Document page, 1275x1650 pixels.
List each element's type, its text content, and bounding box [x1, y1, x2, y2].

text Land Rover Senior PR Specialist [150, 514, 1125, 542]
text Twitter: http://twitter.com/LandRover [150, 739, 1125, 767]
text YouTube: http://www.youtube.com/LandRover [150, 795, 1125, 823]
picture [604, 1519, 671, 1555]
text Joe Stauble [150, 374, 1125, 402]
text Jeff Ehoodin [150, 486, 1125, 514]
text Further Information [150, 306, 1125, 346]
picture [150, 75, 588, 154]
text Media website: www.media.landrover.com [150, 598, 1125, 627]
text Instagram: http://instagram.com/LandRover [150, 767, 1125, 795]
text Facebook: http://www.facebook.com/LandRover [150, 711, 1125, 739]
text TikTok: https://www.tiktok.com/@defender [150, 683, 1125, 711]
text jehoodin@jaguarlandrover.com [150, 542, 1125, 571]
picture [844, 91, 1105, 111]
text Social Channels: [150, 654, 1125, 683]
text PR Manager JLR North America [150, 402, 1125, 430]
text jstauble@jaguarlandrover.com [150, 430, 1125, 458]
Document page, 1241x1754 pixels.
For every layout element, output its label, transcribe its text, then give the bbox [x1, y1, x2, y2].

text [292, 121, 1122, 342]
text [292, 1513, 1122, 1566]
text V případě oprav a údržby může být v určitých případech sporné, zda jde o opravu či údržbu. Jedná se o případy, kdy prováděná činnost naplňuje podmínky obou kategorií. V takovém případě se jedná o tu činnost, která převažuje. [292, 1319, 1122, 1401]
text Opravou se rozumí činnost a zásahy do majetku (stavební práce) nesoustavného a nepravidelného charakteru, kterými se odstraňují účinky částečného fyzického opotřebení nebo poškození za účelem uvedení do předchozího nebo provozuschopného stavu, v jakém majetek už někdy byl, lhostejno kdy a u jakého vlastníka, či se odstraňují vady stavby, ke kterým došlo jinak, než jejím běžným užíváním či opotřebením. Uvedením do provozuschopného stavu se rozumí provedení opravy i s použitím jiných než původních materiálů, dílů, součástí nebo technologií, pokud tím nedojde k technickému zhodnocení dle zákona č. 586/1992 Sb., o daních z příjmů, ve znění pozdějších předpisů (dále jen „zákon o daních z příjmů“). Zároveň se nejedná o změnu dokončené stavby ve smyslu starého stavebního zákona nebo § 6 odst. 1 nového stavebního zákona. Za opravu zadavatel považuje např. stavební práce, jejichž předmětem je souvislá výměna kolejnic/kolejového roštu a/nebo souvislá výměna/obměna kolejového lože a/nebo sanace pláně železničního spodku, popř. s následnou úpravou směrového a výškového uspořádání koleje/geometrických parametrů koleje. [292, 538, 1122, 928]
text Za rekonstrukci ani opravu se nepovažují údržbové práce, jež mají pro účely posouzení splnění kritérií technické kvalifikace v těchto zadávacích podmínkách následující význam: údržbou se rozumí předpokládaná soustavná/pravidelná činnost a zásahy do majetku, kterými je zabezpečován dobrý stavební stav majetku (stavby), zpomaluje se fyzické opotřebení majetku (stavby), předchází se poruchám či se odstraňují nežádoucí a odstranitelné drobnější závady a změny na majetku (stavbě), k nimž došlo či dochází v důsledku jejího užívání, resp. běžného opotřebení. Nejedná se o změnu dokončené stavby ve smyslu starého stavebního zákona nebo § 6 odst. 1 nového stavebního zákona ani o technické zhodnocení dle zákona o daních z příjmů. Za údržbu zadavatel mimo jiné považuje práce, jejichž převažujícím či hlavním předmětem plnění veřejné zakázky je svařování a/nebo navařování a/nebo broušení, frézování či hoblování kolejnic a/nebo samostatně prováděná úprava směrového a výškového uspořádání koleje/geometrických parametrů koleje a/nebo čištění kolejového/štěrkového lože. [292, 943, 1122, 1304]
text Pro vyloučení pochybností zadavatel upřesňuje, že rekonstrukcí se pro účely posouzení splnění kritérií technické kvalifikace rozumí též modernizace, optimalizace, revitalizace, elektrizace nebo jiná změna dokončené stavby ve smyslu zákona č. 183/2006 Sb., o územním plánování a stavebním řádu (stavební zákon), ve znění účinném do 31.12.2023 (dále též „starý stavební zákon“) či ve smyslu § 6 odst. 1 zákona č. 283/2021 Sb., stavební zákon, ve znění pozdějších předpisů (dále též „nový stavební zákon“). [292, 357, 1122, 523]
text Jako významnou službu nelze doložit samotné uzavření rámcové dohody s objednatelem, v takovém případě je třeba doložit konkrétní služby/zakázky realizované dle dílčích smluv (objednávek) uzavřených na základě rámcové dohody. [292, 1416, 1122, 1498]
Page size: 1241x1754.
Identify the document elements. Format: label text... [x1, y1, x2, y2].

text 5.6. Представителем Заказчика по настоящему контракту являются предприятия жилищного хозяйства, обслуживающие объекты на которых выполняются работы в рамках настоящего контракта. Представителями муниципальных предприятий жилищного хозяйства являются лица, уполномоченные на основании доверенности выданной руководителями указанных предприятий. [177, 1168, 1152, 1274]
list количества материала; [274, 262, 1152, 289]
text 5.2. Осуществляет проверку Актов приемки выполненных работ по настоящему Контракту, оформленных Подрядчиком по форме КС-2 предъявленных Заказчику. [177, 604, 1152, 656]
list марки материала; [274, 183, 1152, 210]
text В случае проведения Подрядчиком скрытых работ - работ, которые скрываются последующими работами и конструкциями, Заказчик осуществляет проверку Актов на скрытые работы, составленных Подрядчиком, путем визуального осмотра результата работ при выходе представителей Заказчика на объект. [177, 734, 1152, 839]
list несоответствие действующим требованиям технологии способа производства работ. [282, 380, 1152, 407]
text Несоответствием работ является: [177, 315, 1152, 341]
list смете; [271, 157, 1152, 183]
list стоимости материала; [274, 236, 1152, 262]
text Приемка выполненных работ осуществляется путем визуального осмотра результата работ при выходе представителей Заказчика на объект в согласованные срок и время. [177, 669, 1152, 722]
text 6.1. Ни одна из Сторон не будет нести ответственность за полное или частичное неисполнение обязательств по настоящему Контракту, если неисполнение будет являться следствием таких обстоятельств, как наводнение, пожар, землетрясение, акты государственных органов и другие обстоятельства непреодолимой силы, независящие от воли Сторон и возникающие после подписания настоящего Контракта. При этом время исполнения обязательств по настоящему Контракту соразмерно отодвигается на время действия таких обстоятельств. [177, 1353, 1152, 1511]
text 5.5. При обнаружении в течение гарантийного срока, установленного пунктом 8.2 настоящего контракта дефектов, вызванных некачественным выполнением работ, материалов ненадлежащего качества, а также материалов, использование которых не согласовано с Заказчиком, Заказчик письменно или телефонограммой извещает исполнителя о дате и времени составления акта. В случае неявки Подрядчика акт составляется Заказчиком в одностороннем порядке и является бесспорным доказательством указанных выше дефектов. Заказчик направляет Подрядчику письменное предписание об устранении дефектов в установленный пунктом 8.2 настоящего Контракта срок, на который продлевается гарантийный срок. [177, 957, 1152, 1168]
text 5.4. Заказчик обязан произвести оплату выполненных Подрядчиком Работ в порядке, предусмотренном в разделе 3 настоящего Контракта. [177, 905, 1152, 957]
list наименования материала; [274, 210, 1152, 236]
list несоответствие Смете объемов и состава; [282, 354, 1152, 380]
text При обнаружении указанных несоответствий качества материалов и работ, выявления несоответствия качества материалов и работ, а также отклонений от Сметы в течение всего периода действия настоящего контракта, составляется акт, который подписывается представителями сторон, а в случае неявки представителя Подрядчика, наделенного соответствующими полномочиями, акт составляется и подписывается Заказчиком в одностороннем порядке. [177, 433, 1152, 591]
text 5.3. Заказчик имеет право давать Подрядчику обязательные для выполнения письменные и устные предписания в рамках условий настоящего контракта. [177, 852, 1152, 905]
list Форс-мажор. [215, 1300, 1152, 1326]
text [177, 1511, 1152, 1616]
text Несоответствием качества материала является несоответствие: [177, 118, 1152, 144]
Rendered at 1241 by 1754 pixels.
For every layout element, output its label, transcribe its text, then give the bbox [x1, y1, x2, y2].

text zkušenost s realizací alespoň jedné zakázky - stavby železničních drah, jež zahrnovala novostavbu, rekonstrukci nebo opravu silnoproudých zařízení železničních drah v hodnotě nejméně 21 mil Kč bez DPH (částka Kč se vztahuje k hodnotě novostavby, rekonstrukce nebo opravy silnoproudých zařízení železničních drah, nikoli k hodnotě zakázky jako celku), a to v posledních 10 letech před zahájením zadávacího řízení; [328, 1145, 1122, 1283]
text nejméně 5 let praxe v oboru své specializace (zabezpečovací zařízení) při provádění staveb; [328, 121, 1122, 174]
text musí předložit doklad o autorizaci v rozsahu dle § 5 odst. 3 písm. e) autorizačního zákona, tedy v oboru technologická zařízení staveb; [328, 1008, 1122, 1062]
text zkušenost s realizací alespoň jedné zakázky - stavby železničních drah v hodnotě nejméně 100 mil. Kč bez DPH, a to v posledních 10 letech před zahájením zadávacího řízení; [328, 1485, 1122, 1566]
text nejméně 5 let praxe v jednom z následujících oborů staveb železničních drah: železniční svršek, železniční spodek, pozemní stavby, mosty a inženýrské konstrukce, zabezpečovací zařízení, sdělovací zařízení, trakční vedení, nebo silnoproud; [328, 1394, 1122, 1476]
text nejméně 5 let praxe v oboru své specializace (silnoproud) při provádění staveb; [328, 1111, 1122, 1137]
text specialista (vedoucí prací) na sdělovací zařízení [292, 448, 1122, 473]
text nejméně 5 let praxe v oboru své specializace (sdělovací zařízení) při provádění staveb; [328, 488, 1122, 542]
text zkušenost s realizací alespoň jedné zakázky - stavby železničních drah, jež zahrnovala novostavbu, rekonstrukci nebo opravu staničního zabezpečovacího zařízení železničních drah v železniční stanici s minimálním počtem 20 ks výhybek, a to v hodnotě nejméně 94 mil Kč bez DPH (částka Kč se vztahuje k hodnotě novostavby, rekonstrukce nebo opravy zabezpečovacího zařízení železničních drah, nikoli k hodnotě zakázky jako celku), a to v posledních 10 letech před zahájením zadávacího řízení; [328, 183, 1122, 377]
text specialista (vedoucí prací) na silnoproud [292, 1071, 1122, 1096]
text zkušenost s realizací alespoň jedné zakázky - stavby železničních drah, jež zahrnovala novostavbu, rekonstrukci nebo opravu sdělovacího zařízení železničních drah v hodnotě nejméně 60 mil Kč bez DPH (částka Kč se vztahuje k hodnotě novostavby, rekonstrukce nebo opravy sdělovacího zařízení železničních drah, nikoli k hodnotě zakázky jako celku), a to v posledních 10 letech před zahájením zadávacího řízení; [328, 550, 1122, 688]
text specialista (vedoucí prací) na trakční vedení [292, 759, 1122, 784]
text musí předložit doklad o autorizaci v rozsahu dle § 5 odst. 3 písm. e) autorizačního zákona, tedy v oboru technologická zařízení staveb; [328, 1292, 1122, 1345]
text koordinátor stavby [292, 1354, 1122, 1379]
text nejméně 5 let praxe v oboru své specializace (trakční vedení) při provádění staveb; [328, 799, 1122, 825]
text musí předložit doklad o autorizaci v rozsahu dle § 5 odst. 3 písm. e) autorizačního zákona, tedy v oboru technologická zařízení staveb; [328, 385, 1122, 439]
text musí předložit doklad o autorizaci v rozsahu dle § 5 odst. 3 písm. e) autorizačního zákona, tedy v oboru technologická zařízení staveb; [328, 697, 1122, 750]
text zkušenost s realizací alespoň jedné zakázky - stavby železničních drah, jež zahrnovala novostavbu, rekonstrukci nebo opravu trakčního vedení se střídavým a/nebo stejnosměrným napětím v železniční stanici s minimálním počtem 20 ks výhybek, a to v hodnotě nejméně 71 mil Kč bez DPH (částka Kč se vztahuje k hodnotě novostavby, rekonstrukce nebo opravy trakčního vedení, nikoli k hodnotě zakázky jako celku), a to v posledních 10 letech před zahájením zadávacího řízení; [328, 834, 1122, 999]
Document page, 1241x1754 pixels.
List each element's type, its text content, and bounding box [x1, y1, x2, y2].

◆ ◆ ◆ ◆

* Goal of the exercise:
How many lines of the data hold the string "výhybek"? Reply with the number alone.

* Output of the task:
2